3. Chemical and enzymatic digestion

Hydrochloric acid and enzymes in the stomach degrade the food bolus to its molecular components.

It is carried out in the stomach and in the small intestine. In the stomach, gastric acid juice activates enzymes that begin to break down proteins and fats. Then a liquid mass called chyme is formed .

In the duodenum, pancreatic juice, bile and intestinal juice are secreted, with enzymes that help break down the proteins, fats, carbohydrates and nucleic acids of the chyme.

This is how proteins are transformed into amino acids, carbohydrates into monosaccharides, fats into fatty acids and glycerol, and nucleic acids into nucleotides. The result is now an aqueous substance with a milky appearance called chyle .

The chyme takes between 2 and 3 hours to pass through the small intestine.

The process by which food molecules pass into the blood is called absorption. This takes place in the stomach, the small intestine and the large intestine. Through the wall of the stomach, you can absorb alcohol, water, salts and some medications.

Most of the absorption of the products of digestion takes place in the enterocytes (intestinal cells) in the small intestine. This thanks to the large amount of contact surface, due to the folds, villi and microvilli.

The villi look like glove fingers that project into the intestine. Microvilli are extensions of the plasma membrane of intestinal cells.

The main function of the colon is the absorption, especially of water.

Excretion

The digestive system is also responsible for the elimination of what could not be processed during digestion. The defecation is carried out by the rectum and the anus. The stools are what remains of food that were not absorbed in the digestive tract.

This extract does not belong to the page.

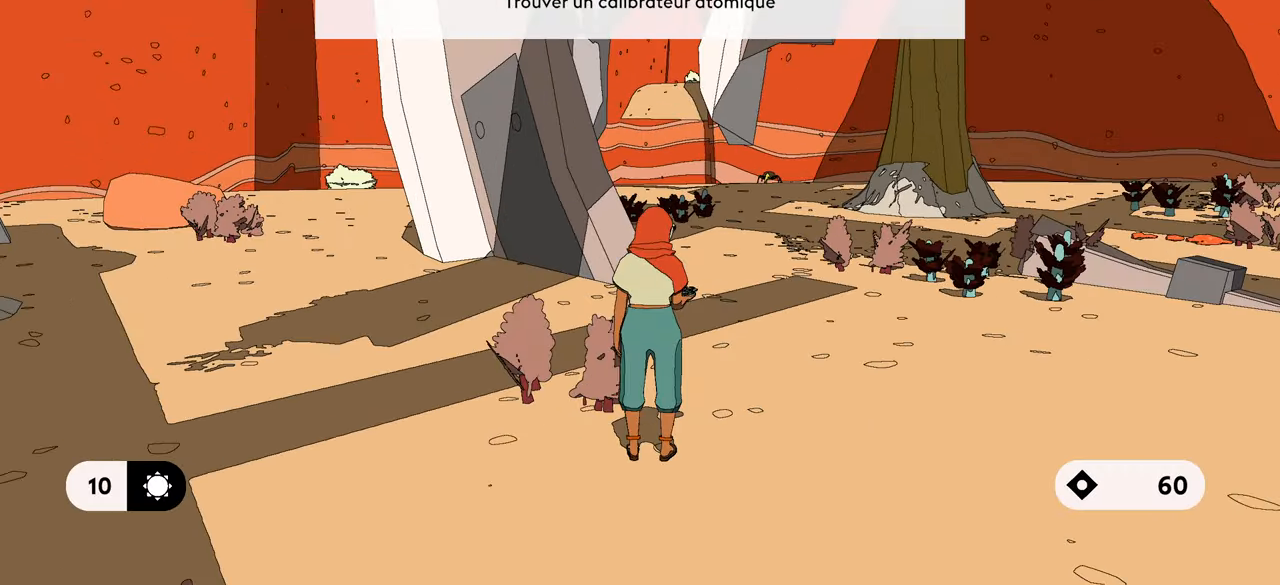
{"buttons": ["L1"], "left_stick": "center", "right_stick": "center", "events": [[84, "right_stick", "down-right"], [200, "right_stick", "center"], [234, "L1", "down"]]}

Exocrine and endocrine secretion

The organs and glands of the digestive system also have an exocrine and endocrine function. Substances that are discharged directly into the digestive tract, such as, for example, hydrochloric acid, saliva and bile salts and bile, are exocrine secretions.

Endocrine secretions are the hormones that are poured into the bloodstream that produce their effect on separate organs. Insulin and glucagon are hormones that secrete the pancreas, important in the regulation of glucose in the body.

Defense against microorganisms

The digestive tract goes through the body, connecting the outside with the inside of the body. That is why it also fulfills the function of defending ourselves from microorganisms or foreign agents, by means of:

  • the secretion of gastric acids.
  • The reflection of vomit.
  • The intestinal microbiota: beneficial bacteria that live inside the tube.
  • The immune response and antibody secretion.